I’m off to the Left Coast Crime Conference 2016 in Phoenix this weekend, three days with my fellow fictional crime aficionados. During the excitement of registering on Thursday morning, meeting and greeting old friends, I will be given a conference tote bag that probably weighs 20 or 30 pounds. It’s like Christmas morning unpacking that tote bag.
I’ll find a thick conference program that outlines each day’s events and panels. The panels are your chance to see and hear an author you admire interact with three other panelists and a moderator, fielding questions about their craft, their process, or their plot and characters. Authors on panels are expected to be informative and entertaining and open a window into the life of a working crime writer.
For example one hour-long panel: 5 Shades of Violence: How much should you have in a mystery? David B. Schlosser (Moderator) with Lisa Alber, Brett Battles, Glen Erik Hamilton, and Lori Rader-Day. They span the gamut from a little violence to a lot. Here’s the panel I’m on: Murder is My Business: The pros, cops as protagonists. Robin Burcell (Moderator) Matthew Iden, Janey Mack, Lisa Preston, and myself. We all write what is known as police procedurals, that is fiction where the story is told through the point of view law enforcement of one kind or another.
The tote bag will also contain free books from an author or a publisher promoting an author’s new work. The books range from cozies to hard-boiled and lots in between. Graphic violence, sex, and world view determine how these books are classified: with cozies the violence and sex take place off screen and the mood is light. With hard-boiled fiction the murders are bloody, the sex is steamy, and the characters can be amoral, and definitely the mood is dark and the world view jaded. We all like something different.
In a drift at the bottom of the tote bag are postcards and bookmarks. Editors and proofreaders advertise their services as well, as well as publishers. Bookmarks can be the traditional narrow strip. Authors with a number of titles choose a larger, wider format. Book marks can also be found in the hospitality room where people meet to take a breather and grab a cup of coffee between panels. It’s a great place to strike up a conversation with somebody you don’t know. Most everyone is there to network and meet someone new.
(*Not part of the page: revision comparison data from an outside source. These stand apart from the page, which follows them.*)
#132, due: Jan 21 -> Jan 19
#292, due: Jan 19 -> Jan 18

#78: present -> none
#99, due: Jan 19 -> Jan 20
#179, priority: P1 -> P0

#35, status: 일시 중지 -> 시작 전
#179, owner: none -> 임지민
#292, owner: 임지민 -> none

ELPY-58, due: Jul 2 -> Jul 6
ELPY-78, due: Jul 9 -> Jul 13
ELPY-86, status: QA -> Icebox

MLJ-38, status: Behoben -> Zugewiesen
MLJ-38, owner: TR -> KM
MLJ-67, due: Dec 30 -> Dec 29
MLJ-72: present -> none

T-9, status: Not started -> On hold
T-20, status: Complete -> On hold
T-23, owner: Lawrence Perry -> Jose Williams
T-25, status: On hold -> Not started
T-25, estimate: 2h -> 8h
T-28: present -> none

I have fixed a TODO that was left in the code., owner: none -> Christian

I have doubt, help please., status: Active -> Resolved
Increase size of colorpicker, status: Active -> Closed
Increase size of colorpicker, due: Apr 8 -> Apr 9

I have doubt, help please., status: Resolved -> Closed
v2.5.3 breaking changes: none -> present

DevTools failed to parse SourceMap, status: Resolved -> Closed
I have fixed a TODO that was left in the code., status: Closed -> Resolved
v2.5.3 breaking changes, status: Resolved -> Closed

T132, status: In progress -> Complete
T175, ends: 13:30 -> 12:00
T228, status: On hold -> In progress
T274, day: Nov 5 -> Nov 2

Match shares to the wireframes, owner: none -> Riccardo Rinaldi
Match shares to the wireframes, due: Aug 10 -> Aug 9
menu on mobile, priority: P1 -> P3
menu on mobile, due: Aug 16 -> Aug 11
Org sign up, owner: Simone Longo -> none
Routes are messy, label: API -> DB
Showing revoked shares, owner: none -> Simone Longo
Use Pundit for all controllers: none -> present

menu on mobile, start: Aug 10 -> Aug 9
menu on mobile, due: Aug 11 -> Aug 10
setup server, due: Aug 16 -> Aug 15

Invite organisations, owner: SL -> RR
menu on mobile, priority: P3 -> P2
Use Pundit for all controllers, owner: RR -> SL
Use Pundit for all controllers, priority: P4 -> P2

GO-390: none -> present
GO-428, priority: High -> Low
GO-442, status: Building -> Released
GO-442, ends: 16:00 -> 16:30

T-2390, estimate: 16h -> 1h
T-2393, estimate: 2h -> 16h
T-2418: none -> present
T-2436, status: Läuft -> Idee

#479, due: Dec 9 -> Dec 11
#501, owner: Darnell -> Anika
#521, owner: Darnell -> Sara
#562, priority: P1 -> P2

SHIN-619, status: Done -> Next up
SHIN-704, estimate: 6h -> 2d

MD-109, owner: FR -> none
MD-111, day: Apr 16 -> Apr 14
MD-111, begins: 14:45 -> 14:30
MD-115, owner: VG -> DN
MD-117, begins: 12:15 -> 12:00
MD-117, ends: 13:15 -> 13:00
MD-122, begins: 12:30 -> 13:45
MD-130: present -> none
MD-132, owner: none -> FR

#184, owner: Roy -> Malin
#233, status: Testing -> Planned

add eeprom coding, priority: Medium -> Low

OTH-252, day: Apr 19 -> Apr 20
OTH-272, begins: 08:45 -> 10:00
Not everyone who goes to writers conferences is an author. Readers and fans come as well for a chance to follow an author they like to the signing table to buy a book and have a moment’s conversation. Authors come to meet publishers and agents. One agent tells the story of being followed into a bathroom and having a manuscript slid under the stall door. This is not the way to get the attention of an agent.
Each conference I attend features an hour-long interview in a ballroom with a notable author. This year Tammy Kaeler (who writes about murder in the world of auto racing) will interview Ann Cleves, Gregg Hurwitz, Catriona McPherson, and Chantelle Aimee Osman. If any of these names are unfamiliar to you, they are well known in this world and worth checking out.
The author/reader breakfast is fun. Each author pitches about their work for two-minutes moving from table to table around the ballroom filled with readers and other authors. It moves fast—just enough to intrigue a reader with the general nature of an author’s work. Perhaps a mention of a particular location or type of crime is enough to make you remember an author’s name and check it out when you get home.
These conferences are open to anyone. They move at a breathless pace and when you’re overwhelmed there’s the hospitality room or the hotel lobby to slow down and catch your breath. You often find other authors doing the same thing. Many authors are extroverted introverts like myself. There’s a crank we can turn in the middle of the back to turn on the glittering, outgoing personality for a time, but by nature we need the solitude and meditative silence to polish the crime stories we all love.
Think you’d like to attend? Ask me about the next one. Maybe we can go together.